Safer Internet Day started back in 2004, as part of the European Union’s SafeBorders project. It focuses on areas like cyberbullying and the impact of social networks on young people, but has expanded over time to include gaming, online reputation, and digital civility.

Each year there’s a different theme, and for 2020 that’s “Together, for a Better Internet.” For young people, that includes things like respectfulness and kindness when online, as well as being mindful of how behaviors on the internet can affect a person’s reputation. For parents and carers, meanwhile, it’s about educating kids to use technology in a safe and positive way, and – perhaps most important – having an open dialog about what’s going on online.

Parents and kids aren’t always on the same page

A survey of parents of children age 7-17 by youth MMO gaming company Roblox late last year suggests there’s a gulf between how adults and young people perceive it. 93-percent of parents said they talked to their kids at least occasionally about what is appropriate online behavior. Only 39-percent of kids said those discussions were happening, however, with the majority saying that it’s at best a rare occurrence, if it ever happens at all.

Data:

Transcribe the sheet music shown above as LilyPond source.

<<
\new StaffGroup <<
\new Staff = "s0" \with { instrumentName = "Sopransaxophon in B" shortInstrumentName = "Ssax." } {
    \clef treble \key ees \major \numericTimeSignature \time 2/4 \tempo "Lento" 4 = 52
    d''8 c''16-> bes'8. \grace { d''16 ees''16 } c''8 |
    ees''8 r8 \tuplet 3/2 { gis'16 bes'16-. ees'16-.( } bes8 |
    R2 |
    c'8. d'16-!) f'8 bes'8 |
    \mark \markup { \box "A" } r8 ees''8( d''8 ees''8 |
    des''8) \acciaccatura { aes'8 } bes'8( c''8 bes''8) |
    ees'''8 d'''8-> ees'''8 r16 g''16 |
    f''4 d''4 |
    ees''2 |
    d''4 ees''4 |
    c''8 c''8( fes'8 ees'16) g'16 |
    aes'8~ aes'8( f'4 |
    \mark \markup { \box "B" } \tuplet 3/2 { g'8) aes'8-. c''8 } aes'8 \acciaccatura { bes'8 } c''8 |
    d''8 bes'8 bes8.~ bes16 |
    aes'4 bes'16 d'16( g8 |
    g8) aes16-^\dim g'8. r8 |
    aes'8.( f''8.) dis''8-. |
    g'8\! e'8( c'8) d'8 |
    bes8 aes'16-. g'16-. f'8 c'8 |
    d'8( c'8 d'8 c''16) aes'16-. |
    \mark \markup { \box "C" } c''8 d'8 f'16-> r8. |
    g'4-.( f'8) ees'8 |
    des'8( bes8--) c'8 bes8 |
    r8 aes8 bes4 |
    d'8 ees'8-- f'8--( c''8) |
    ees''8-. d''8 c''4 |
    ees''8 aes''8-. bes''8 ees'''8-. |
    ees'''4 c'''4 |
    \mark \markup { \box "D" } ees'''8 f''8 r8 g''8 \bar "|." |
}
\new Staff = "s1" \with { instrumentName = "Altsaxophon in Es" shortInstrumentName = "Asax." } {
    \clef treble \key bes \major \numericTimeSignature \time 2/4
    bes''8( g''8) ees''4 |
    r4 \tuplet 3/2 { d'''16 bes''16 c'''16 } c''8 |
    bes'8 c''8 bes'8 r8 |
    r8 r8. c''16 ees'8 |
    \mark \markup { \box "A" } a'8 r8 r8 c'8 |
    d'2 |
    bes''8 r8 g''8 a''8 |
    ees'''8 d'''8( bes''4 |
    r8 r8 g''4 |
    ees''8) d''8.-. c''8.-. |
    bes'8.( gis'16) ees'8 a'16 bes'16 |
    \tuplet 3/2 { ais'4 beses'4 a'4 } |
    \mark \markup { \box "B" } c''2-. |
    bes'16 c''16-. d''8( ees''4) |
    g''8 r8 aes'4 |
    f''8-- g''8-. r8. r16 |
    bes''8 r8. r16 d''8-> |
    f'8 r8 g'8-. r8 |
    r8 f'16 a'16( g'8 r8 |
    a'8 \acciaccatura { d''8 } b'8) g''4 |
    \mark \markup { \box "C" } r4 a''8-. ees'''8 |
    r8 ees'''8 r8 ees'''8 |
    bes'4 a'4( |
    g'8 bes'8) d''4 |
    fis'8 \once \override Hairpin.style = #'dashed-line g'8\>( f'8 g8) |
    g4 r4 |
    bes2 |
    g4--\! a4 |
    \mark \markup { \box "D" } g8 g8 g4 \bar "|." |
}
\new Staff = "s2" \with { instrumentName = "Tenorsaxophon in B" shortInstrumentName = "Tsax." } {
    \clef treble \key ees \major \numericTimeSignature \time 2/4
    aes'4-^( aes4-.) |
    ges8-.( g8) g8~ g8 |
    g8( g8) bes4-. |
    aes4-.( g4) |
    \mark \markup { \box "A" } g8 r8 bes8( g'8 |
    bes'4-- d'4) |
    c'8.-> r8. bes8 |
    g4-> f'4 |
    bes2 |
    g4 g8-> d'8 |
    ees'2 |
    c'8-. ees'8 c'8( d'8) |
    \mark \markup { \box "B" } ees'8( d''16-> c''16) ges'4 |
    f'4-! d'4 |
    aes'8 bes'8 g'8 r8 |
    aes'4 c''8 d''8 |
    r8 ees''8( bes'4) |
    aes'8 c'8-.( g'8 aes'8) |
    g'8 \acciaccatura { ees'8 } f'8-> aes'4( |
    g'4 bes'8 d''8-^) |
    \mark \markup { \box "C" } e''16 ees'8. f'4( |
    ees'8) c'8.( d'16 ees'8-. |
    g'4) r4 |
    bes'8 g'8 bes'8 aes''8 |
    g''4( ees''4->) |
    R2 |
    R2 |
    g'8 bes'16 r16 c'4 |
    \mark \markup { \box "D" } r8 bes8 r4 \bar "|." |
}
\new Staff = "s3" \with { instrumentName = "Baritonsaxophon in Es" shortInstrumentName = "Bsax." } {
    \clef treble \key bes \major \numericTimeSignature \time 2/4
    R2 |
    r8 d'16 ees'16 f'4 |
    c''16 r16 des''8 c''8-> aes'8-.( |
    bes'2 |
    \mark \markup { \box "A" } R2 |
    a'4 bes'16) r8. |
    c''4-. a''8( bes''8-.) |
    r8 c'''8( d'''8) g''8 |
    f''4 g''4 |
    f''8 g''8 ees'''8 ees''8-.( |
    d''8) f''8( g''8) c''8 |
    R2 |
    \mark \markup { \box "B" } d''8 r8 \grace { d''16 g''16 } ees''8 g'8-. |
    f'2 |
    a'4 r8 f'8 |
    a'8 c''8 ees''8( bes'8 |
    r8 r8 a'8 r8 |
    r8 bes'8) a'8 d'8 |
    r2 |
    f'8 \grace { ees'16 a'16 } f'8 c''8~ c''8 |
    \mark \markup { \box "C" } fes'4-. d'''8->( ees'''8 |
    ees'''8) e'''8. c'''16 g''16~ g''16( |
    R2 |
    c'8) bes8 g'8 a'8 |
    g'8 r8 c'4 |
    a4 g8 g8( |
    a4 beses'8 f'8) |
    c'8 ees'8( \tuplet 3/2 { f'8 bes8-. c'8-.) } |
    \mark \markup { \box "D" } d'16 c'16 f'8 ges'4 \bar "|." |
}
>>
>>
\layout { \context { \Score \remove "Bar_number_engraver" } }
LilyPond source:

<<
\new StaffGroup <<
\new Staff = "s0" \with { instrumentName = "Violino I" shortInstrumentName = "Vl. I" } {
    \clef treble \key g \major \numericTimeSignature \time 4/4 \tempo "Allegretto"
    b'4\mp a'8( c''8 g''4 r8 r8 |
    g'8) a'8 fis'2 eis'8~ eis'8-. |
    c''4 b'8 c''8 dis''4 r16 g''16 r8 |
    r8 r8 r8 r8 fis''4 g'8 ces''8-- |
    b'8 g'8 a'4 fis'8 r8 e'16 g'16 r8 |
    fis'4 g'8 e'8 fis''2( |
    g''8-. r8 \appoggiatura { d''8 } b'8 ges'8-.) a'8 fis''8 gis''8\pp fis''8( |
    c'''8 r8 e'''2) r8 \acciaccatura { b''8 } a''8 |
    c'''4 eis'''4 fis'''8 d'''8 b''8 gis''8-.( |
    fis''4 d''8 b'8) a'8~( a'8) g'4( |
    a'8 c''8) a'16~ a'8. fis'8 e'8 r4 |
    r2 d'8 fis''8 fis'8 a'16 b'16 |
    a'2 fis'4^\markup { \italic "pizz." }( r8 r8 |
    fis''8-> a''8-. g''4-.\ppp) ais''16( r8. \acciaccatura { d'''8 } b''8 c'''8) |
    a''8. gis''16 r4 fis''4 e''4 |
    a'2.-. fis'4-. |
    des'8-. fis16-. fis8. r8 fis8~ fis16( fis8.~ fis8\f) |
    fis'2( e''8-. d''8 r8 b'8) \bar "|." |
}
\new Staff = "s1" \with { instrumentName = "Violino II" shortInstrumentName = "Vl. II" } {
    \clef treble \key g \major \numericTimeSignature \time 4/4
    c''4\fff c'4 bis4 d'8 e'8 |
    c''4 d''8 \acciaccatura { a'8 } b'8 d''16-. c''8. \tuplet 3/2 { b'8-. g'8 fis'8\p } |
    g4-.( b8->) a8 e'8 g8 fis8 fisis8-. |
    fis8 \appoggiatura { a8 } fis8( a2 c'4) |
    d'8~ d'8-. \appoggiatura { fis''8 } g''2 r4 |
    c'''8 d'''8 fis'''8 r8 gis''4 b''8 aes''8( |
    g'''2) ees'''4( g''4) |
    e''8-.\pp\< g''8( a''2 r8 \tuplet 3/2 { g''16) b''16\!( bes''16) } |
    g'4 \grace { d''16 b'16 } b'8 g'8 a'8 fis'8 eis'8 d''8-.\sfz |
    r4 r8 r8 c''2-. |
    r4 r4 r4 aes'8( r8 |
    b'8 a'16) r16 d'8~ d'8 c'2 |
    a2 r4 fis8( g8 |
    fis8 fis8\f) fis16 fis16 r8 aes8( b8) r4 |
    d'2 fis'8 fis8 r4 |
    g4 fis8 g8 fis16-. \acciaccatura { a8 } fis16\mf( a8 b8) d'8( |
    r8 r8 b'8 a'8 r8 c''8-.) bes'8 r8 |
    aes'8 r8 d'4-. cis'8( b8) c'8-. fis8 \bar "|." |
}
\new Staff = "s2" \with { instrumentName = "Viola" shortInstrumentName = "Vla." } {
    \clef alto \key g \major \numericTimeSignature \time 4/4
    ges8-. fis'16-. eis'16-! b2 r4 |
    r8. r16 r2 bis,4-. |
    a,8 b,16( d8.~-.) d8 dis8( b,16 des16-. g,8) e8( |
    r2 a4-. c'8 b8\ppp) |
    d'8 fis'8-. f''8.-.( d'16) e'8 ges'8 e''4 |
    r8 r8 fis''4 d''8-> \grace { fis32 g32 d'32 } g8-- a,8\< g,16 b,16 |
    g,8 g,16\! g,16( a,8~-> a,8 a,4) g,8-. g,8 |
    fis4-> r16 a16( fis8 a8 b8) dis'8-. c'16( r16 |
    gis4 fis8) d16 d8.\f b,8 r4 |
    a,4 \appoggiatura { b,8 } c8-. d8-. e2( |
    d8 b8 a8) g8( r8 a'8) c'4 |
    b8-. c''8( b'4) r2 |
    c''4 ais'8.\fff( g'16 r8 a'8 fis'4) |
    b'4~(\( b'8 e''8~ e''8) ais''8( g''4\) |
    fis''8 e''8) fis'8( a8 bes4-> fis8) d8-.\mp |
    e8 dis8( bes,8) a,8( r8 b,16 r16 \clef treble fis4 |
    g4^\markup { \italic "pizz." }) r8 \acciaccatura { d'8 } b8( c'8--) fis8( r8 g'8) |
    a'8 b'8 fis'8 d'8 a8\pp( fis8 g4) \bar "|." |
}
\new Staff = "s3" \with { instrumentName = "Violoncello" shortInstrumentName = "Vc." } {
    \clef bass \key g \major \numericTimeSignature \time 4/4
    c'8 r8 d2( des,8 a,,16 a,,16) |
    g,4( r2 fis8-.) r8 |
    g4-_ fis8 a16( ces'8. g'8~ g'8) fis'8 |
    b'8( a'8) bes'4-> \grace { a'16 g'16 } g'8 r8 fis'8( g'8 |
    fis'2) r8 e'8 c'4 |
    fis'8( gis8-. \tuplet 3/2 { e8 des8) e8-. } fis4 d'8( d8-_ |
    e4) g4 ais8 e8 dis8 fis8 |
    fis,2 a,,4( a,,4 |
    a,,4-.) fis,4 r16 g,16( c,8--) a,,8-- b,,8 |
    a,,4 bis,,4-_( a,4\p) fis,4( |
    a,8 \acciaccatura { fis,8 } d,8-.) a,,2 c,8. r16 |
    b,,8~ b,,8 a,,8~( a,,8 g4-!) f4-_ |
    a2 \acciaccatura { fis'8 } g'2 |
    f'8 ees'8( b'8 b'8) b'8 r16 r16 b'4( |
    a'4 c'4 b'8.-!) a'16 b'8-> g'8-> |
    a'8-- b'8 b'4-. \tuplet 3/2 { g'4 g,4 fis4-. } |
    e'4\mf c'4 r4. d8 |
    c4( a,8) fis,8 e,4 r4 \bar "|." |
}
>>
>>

List of tasks:
(a) According to the Safer Internet Day text, what share of parents in the Roblox survey said they talked to their kids at least occasionally about appropriate online behavior?
(b) Continue the Safer Internet Day text from where it stops.

Expected results:
(a) 93 percent.

(b)
It’s not the only time when parents’ beliefs don’t quite line up with how their kids are thinking. When it comes to online bullying, 9 out of 10 parents say their kids would ask them for help if they were being targeted. In reality, only a quarter of kids say they’d speak to a parent about it, and indeed more than half suggested they’d actually report it to the platform involved first.

To discuss it, first you need to understand it

Talking with kids about safe and respectful online activity doesn’t need to be hard, but it does need to be intentional. “Firstly it’s never too late to start having these conversations, but you might need a different approach depending on how old your kids are,” Laura Higgins, Roblox’s director of digital civility, told SlashGear.

“Take some time to find out what your kids like doing online. Are they gamers, or more passive, watching YouTube or TikTok? Maybe they are creating their own content and streaming it? If you show a genuine interest they will most likely enjoy showing you.”

As awareness of online responsibility grows, many platforms that are popular with kids now include guidance for parents on what their children might be encountering. Higgins also highlights that schools are often including online safety as a topic, which could act as a conversation starter at home. UNICEF has a straightforward guide to what cyberbullying is, and ways that parents and young people can recognize it and then stop it from happening.

Blocking or snooping on kids’ online activity can backfire

The knee-jerk reaction to the “dangers” of the internet has traditionally been to block it altogether, or install monitoring software that promises to track all of a young person’s activity. While that can be an increasingly difficult technical challenge, due to the wide variety of sites, apps, and services now in common use, Roblox’s Higgins warns that it can also do more harm than good.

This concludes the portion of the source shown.